*Your instructions*:
Would you reproduce exactly the lines below from the one holding "Quelles fonctionnalités" through the one holding "126333 Gümüş Kadran 41mm ARF Factory", inclusive, and no others?

*Data for processing*:
•••••
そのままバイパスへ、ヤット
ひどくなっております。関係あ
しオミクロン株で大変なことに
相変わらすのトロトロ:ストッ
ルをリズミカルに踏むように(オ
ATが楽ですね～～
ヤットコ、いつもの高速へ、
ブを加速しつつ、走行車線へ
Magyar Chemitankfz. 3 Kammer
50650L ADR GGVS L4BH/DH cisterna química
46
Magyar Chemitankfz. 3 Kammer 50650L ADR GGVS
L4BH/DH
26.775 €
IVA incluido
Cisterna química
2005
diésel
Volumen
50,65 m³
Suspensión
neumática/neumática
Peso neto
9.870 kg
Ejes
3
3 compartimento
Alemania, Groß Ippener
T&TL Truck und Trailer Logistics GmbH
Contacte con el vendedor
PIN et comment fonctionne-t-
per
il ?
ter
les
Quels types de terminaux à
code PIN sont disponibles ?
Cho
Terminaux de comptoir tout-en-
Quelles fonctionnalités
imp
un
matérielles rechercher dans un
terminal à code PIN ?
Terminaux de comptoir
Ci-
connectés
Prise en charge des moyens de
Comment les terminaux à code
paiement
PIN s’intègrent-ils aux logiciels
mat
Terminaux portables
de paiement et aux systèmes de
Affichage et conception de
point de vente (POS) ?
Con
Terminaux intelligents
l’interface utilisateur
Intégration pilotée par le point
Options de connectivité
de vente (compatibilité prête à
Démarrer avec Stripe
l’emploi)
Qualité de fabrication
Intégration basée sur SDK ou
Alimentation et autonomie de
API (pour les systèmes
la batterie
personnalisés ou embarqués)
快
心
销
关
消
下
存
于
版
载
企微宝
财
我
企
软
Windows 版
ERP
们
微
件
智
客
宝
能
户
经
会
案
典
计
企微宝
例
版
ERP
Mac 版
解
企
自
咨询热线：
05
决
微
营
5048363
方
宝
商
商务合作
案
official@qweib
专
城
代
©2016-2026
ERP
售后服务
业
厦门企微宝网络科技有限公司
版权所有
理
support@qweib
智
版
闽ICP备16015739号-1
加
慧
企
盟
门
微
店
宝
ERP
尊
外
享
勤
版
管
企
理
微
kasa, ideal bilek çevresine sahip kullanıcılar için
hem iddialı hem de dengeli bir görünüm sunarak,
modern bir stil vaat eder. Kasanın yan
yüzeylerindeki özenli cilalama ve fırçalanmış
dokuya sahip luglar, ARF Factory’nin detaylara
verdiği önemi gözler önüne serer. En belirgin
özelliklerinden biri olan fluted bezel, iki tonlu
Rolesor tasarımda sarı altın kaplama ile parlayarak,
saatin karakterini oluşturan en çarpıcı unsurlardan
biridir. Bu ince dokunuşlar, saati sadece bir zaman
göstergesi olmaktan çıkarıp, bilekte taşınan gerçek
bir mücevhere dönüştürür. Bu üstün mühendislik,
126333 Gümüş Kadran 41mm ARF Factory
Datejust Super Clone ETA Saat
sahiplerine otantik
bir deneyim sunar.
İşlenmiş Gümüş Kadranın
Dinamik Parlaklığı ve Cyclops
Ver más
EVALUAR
•••••
*Result of the exercise*:
Quelles fonctionnalités
imp
un
matérielles rechercher dans un
terminal à code PIN ?
Terminaux de comptoir
Ci-
connectés
Prise en charge des moyens de
Comment les terminaux à code
paiement
PIN s’intègrent-ils aux logiciels
mat
Terminaux portables
de paiement et aux systèmes de
Affichage et conception de
point de vente (POS) ?
Con
Terminaux intelligents
l’interface utilisateur
Intégration pilotée par le point
Options de connectivité
de vente (compatibilité prête à
Démarrer avec Stripe
l’emploi)
Qualité de fabrication
Intégration basée sur SDK ou
Alimentation et autonomie de
API (pour les systèmes
la batterie
personnalisés ou embarqués)
快
心
销
关
消
下
存
于
版
载
企微宝
财
我
企
软
Windows 版
ERP
们
微
件
智
客
宝
能
户
经
会
案
典
计
企微宝
例
版
ERP
Mac 版
解
企
自
咨询热线：
05
决
微
营
5048363
方
宝
商
商务合作
案
official@qweib
专
城
代
©2016-2026
ERP
售后服务
业
厦门企微宝网络科技有限公司
版权所有
理
support@qweib
智
版
闽ICP备16015739号-1
加
慧
企
盟
门
微
店
宝
ERP
尊
外
享
勤
版
管
企
理
微
kasa, ideal bilek çevresine sahip kullanıcılar için
hem iddialı hem de dengeli bir görünüm sunarak,
modern bir stil vaat eder. Kasanın yan
yüzeylerindeki özenli cilalama ve fırçalanmış
dokuya sahip luglar, ARF Factory’nin detaylara
verdiği önemi gözler önüne serer. En belirgin
özelliklerinden biri olan fluted bezel, iki tonlu
Rolesor tasarımda sarı altın kaplama ile parlayarak,
saatin karakterini oluşturan en çarpıcı unsurlardan
biridir. Bu ince dokunuşlar, saati sadece bir zaman
göstergesi olmaktan çıkarıp, bilekte taşınan gerçek
bir mücevhere dönüştürür. Bu üstün mühendislik,
126333 Gümüş Kadran 41mm ARF Factory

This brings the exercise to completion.